REQUIRED WORK: Please copy the part of the records that opens with the line containing "A1: median 155, box" and closes with the line containing "Is it true that 2022 is 6% of the pie?", keeping both of those lines. Leave the pictures out of your copy.

THE INPUT:

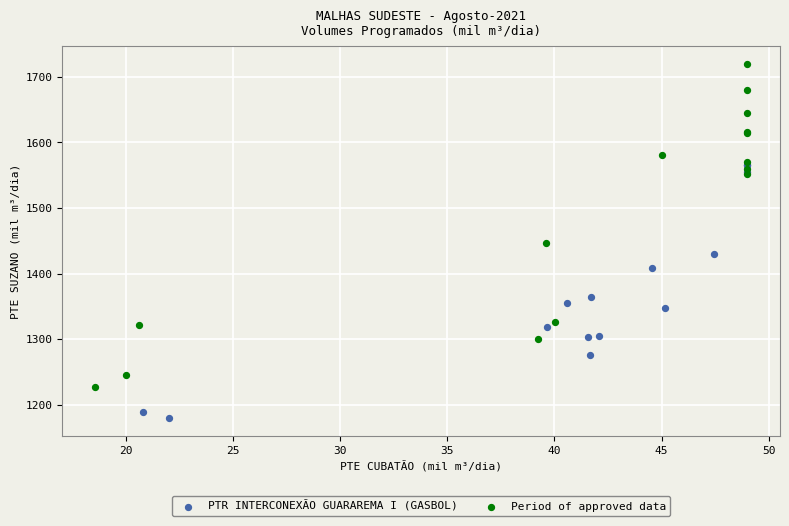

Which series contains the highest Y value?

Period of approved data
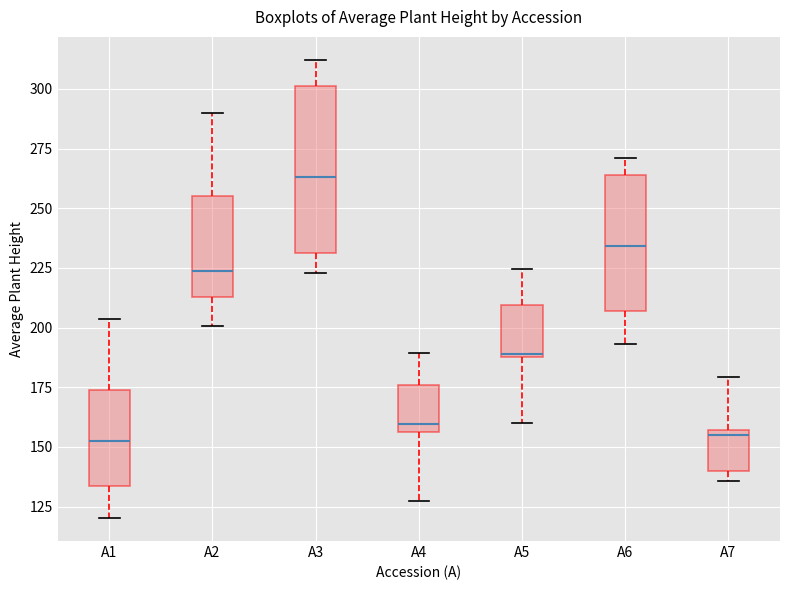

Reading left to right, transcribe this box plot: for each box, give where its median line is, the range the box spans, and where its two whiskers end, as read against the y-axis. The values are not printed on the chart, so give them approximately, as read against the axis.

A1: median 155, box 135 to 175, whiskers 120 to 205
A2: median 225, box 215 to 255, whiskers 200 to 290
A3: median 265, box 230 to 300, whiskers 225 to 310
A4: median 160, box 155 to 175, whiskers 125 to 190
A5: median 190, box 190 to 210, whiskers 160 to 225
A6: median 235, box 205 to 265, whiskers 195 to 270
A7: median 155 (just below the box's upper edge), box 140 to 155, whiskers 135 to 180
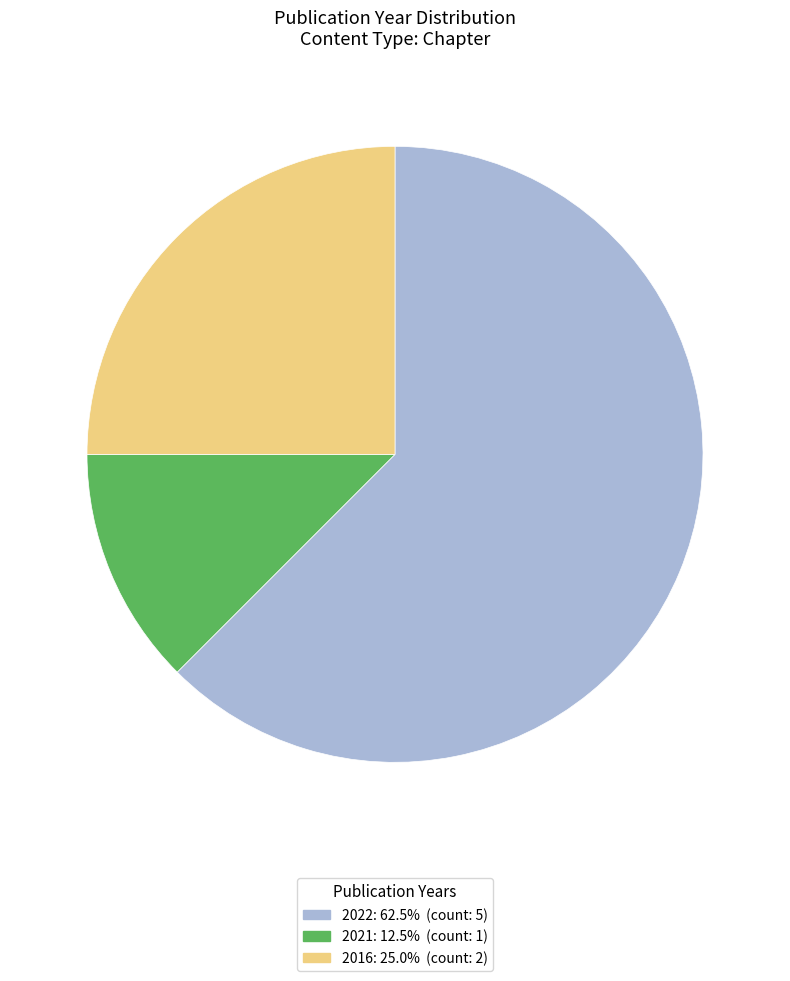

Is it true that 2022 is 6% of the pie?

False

---

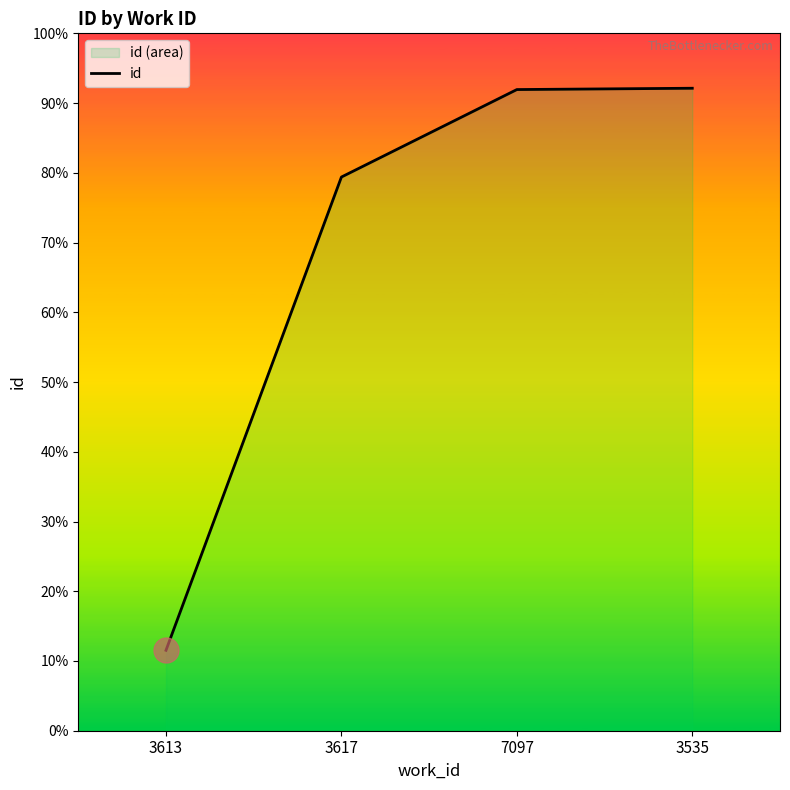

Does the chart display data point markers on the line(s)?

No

--

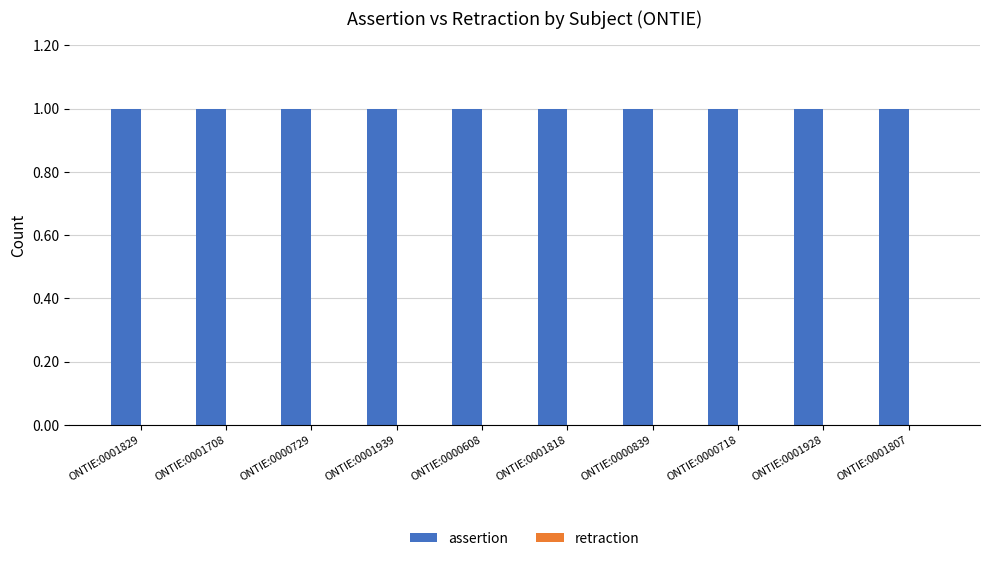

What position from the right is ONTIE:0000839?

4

WORKED SOLUTION:
A1: median 155, box 135 to 175, whiskers 120 to 205
A2: median 225, box 215 to 255, whiskers 200 to 290
A3: median 265, box 230 to 300, whiskers 225 to 310
A4: median 160, box 155 to 175, whiskers 125 to 190
A5: median 190, box 190 to 210, whiskers 160 to 225
A6: median 235, box 205 to 265, whiskers 195 to 270
A7: median 155 (just below the box's upper edge), box 140 to 155, whiskers 135 to 180

Is it true that 2022 is 6% of the pie?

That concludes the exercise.